What are the benefits of writing an epistolary novel? There are actually a few. First, it lets you more clearly see characters' motivations and their development than if you were just being told them by an author. Going along with that, it also allows the author to present a more complex main character than if it's written in another form. When an entire work is written in one character's voice, it more easily allows for complications and depth than a typical third-person narration really doesn't. Finally, it brings a sense of immediacy to the work. In an epistolary novel, characters are typically recording things more or less as they happen or shortly after they occur. Therefore, you feel more like you're right in the middle of the action, versus a more traditional form, where it can seem like everything that's going to happen already has and you're just getting to hear a future summary of the story, essentially.

If you think about it, you've probably seen some form of epistolary novel - or other media - somewhere before.
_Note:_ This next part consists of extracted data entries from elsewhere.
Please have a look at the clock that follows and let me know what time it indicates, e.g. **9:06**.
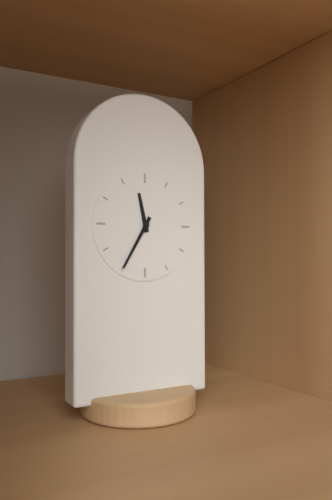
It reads **11:35**
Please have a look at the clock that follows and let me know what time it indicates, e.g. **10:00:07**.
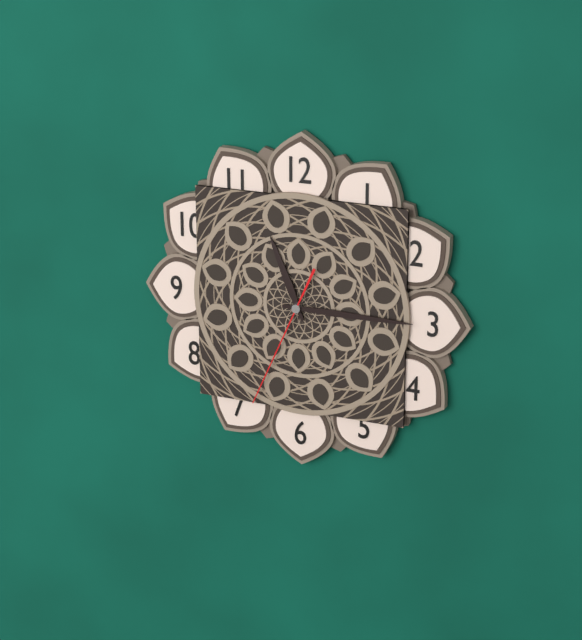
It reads **11:15:34**
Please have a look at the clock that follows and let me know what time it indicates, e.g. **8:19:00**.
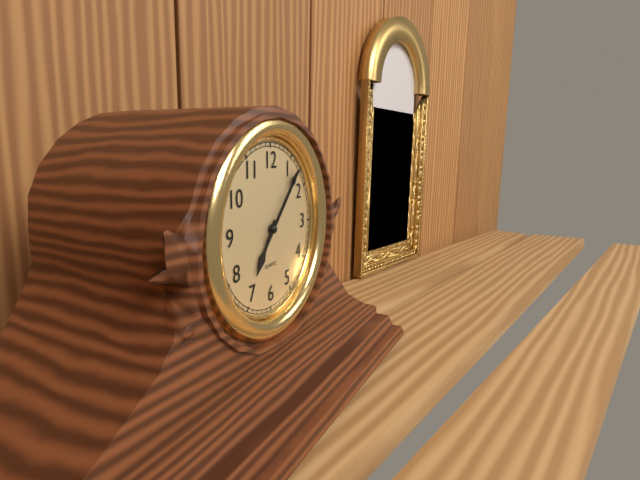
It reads **7:07:07**
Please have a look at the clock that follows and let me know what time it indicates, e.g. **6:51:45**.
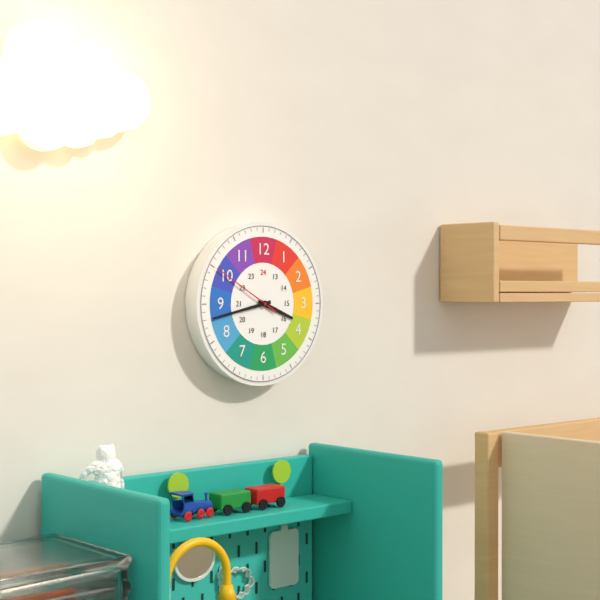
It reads **3:43:50**
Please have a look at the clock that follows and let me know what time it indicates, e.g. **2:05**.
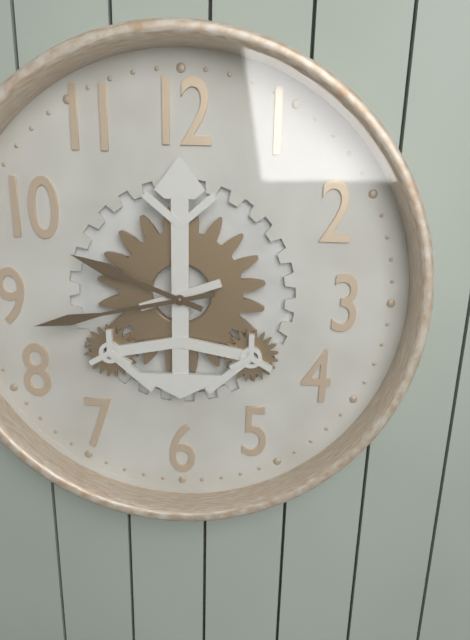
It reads **9:43**
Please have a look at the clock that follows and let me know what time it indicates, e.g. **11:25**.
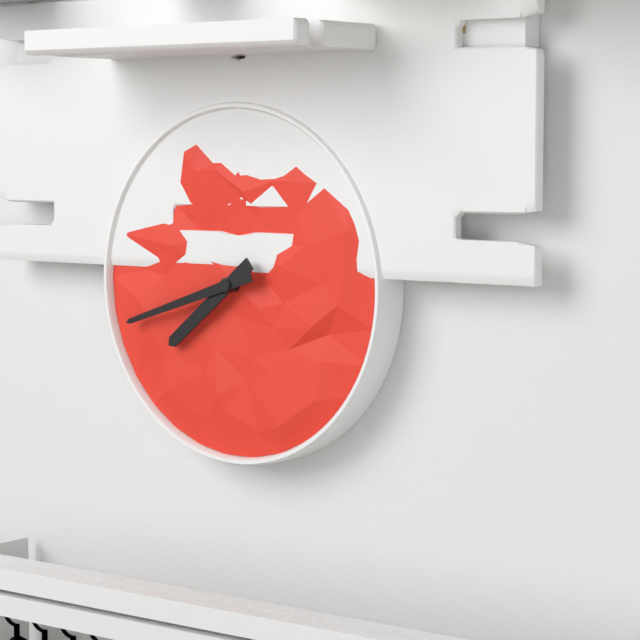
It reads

Some famous examples include Bram Stoker's Dracula, The Perks of Being a Wallflower and even that Eminem song Stan are all modern day forms of an epistolary novel.

Pamela - Plot

So, now that you know what an epistolary novel is, let's get back to Pamela - the book that started it all. Some people call Pamela the first English-language novel, though it seems more likely that early 18th century authors, like Jonathan Swift or Daniel Defoe (both of whom we have lessons on, by the way), could really claim that prize instead of Samuel Richardson. It's up for debate, but either way, Pamela is an early novel, and it's an important one. But one reason people probably say that Pamela was the first English-language novel is because of the sensation that was around it. It was really the first book release that could be called a true multimedia event - it inspired artwork, novelty teacups and even playing cards. In a lot of ways this is the precursor to something like Harry Potter, Twilight or the Will and Kate phenomenon. If there had been motion pictures back in 1740, you really can be sure that someone would have made a movie of Pamela (in fact, there is a movie version made in 1974, but it was kind of played as a comedy - it's not my favorite thing).

Anyway, what was Pamela about? Why all the excitement? The main character is named Pamela Andrews, and she is a young, innocent country girl who works as a maid in a wealthy household in rural England. When her mistress dies, her mistress's son, Mr. B, decides to pay her more attention, going to great lengths to try to sleep with her, essentially. This includes everything from overt passes to actually hiding in her closet and then jumping out as she's undressing for bed. Basically, Mr. B is a big old creep.